Yorgo Kırbaki’nin 17 Temmuz 2002 tarihli
Radikal’deki haberinden özetleyerek aktardığım bu satırlar; Yunanistan’da Albaylar Cuntası’nın işbaşında olduğu yıllarda
Amerika ve
Avrupa karşıtı ulusalcı çizgide kurulan 17 Kasım Örgütü’nün lideri Profesör Aleksandros Yiotopulos’un yakalanışını anlatıyor.
Çok sayıda
bombalama ve suikastler gerçekleştiren örgütün hedefi
darbeydi...
Türkiye’deki
Ergenekon yapılanmasıyla çok sayıda benzerliği olan örgütün
DHKP-C’yle de organik bağları yargılama sürecinde ortaya çıkartılmıştı.

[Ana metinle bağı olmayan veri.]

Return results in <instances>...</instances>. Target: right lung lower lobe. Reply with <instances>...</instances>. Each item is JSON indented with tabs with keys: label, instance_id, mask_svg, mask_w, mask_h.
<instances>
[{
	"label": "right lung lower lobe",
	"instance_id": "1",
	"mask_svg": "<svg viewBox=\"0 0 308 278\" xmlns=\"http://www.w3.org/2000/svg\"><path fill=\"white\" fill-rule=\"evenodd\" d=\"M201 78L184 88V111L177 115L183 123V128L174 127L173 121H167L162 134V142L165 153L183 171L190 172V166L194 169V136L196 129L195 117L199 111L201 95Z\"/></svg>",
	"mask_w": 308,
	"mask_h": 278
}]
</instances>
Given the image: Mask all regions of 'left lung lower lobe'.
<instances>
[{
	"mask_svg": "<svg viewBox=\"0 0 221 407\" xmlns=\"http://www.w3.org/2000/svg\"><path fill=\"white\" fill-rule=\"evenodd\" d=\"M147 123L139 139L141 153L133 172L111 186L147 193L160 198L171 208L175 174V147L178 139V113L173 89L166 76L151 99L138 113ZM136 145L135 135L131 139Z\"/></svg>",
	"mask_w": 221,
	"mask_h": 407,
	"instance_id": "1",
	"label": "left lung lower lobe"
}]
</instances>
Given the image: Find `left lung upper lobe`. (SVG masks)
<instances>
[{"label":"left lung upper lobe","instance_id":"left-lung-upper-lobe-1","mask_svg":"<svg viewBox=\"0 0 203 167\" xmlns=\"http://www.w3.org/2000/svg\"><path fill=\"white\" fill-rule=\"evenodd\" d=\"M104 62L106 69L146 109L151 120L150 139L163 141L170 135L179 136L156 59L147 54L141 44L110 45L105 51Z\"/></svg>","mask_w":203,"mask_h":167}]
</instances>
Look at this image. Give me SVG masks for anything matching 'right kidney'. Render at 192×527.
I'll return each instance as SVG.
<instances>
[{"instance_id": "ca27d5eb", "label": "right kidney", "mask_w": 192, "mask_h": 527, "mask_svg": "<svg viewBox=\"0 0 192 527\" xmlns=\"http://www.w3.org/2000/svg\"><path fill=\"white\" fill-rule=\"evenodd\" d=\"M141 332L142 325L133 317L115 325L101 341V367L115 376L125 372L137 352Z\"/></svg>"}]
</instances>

Örgütün yıllar boyu aranan ama bir türlü ulaşılamayan liderinin bir “profesör” çıkmasına özellikle dikkat etmenizi istiyorum. Bugün Ergenekon operasyonunda, “koca profesörlerin, gazetecilerin, hukukçuların bir
terör örgütüyle ne işi olur” diyenlere verilebilecek en iyi cevaptır bu.
Bir
terör örgütü sadece
tetikçilerden oluşmaz. Zaten belli bir
zeka ve anlayış seviyesinde olan,
sorgulama yapma yeteneği olmayan tiplerden oluşan tetikçi kadrosu, bir örgüt yapılanması kuramaz.
Bir
terörist örgütün “
beyin takımı” ve “ideologlarının” olması gerekir. Bu yüzden de Ergenekon yapılanmasında
Doğu Perinçek’in tutuklanması,
Veli Küçük’ün tutuklanmasından önemlidir.
Tuncay Güney’in Veli Paşa’nın, Perinçek’ten çekindiğini anlattığı ilk ifadeleri de bu durumu teyit eder.
Sabih Kanadoğlu ve
Kemal Gürüz gibi isimleri düşünürken Yunanistan’ın Ergenekon’u olarak tanımlanan 17 Kasım Örgütü’nün liderinin bir profesör çıktığını unutmayın.
Türkiye'deki benzer isimlerin komando baskınlarıyla, helikopterlerle, sahte yangınlarla yakalanmadığını, hepsinin ziline basılarak içeri girildiğini de bir kenara not edin.
Ergenekon Operasyonu’nu yürüten
Savcıların, tetikçi takımını aşıp ideologlara yönlenmiş olması önemli bir dönüm noktasıdır. Çukurlarda bulunan bombalardan daha önemli olan budur.
Ergenekon Davası, bu son dalgasından sonra hem inandırıcılığını tüm topluma yaymış hem de örgüte indirdiği darbe itibariyle geri döndürülemeyecek noktaya varmıştır.
Savcı Zekeriya Öz’ün otomobiline binerken bir gazetecinin “korkmuyor musunuz” sorusuna verdiği “Ergenekoncular korksun” cevabının sırrı budur.
Yapı, operasyonu yürütenler tarafından damarlarına kadar çözülmüştür.